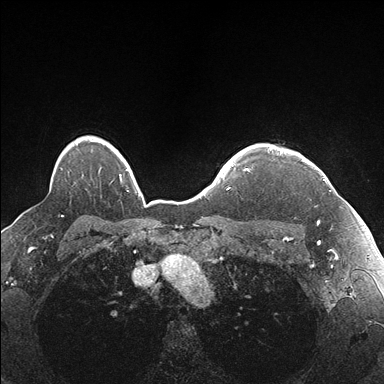
Breast MRI (dynamic contrast-enhanced), one axial slice; position 136 of 176 along the scan axis; dynamic contrast-enhanced series, time point 2 of 7 at this slice position (early post-contrast); 1.5 T; TE 1.5 ms, TR 4.1 ms; 1.1 mm slice thickness; 384 × 384 image matrix, field of view 320 × 320 mm. Female patient.
Outlined on this slice (semi-automatic segmentation, software-assisted and operator-edited):
- enhancing-tissue mask used for the functional tumour volume (all voxels passing the contrast-enhancement thresholds inside the analysis volume; usually the tumour): bounding box [x1, y1, x2, y2] px = [269, 147, 337, 224]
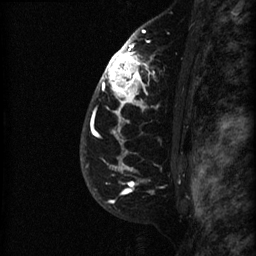
Breast MRI (dynamic contrast-enhanced), one sagittal slice. Position 50 of 60 along the scan axis. Dynamic contrast-enhanced series, image 2 of 3 at this slice position (ordered by acquisition). 1.5 T. TE 4.2 ms, TR 22.7 ms. 1.5 mm slice thickness. 256 × 256 image matrix. Female patient, age 48 years. Case-level facts recorded for this patient, not image findings: setting: breast cancer imaged before/during neoadjuvant chemotherapy; receptor status: triple-negative.
Structures marked on this image (semi-automatically segmented with operator editing):
- analysis volume of interest (the breast-tissue region the enhancement analysis was run in; not a lesion): bounding box (x1, y1, x2, y2) in pixels: (89, 27, 191, 180)
- tumour enhancement mask (voxels above the 90 % enhancement threshold inside the analysis volume of interest): (92, 30, 149, 171)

Instructions to follow: Everything in the entries must come back exactly, except the pictures.

Your response:
Breast MRI (dynamic contrast-enhanced), one axial slice; position 136 of 176 along the scan axis; dynamic contrast-enhanced series, time point 2 of 7 at this slice position (early post-contrast); 1.5 T; TE 1.5 ms, TR 4.1 ms; 1.1 mm slice thickness; 384 × 384 image matrix, field of view 320 × 320 mm. Female patient.
Outlined on this slice (semi-automatic segmentation, software-assisted and operator-edited):
- enhancing-tissue mask used for the functional tumour volume (all voxels passing the contrast-enhancement thresholds inside the analysis volume; usually the tumour): bounding box [x1, y1, x2, y2] px = [269, 147, 337, 224]
Breast MRI (dynamic contrast-enhanced), one sagittal slice. Position 50 of 60 along the scan axis. Dynamic contrast-enhanced series, image 2 of 3 at this slice position (ordered by acquisition). 1.5 T. TE 4.2 ms, TR 22.7 ms. 1.5 mm slice thickness. 256 × 256 image matrix. Female patient, age 48 years. Case-level facts recorded for this patient, not image findings: setting: breast cancer imaged before/during neoadjuvant chemotherapy; receptor status: triple-negative.
Structures marked on this image (semi-automatically segmented with operator editing):
- analysis volume of interest (the breast-tissue region the enhancement analysis was run in; not a lesion): bounding box (x1, y1, x2, y2) in pixels: (89, 27, 191, 180)
- tumour enhancement mask (voxels above the 90 % enhancement threshold inside the analysis volume of interest): (92, 30, 149, 171)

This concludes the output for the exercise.